* [To-do item]
First find the line with "销售费用_业务附带费_机物料消耗: 800000 -> 1400000" in the entries below, then set down exactly every line through the line with "销售费用_设备费_租赁费: 600000 -> 1200000", that line included.

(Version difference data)
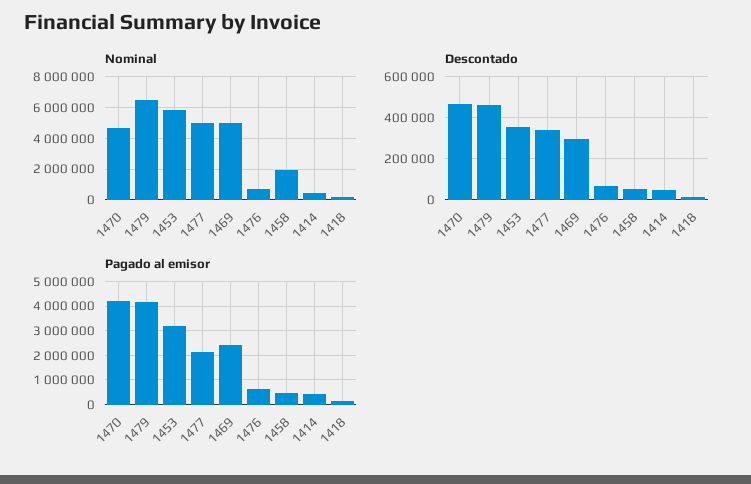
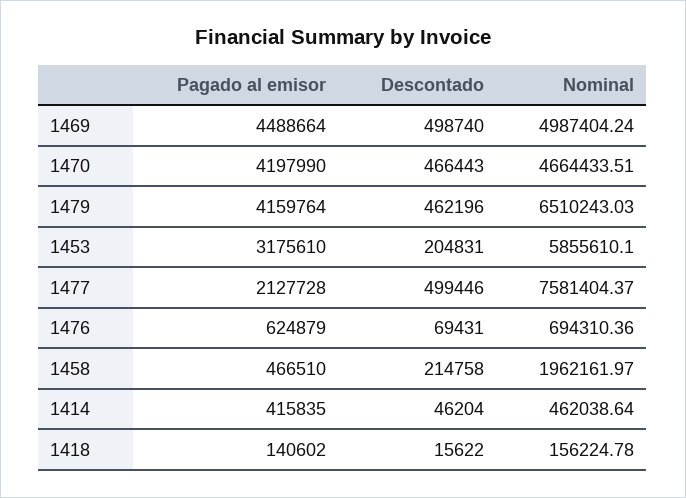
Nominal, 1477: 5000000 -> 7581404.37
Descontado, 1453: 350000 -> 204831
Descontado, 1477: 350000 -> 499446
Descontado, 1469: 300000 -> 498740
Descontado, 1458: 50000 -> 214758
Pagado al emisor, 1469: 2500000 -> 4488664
...
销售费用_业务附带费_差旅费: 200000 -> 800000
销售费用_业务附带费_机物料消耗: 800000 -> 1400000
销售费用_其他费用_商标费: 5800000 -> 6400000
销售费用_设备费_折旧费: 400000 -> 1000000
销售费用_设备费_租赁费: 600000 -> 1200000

* [Answer]
销售费用_业务附带费_机物料消耗: 800000 -> 1400000
销售费用_其他费用_商标费: 5800000 -> 6400000
销售费用_设备费_折旧费: 400000 -> 1000000
销售费用_设备费_租赁费: 600000 -> 1200000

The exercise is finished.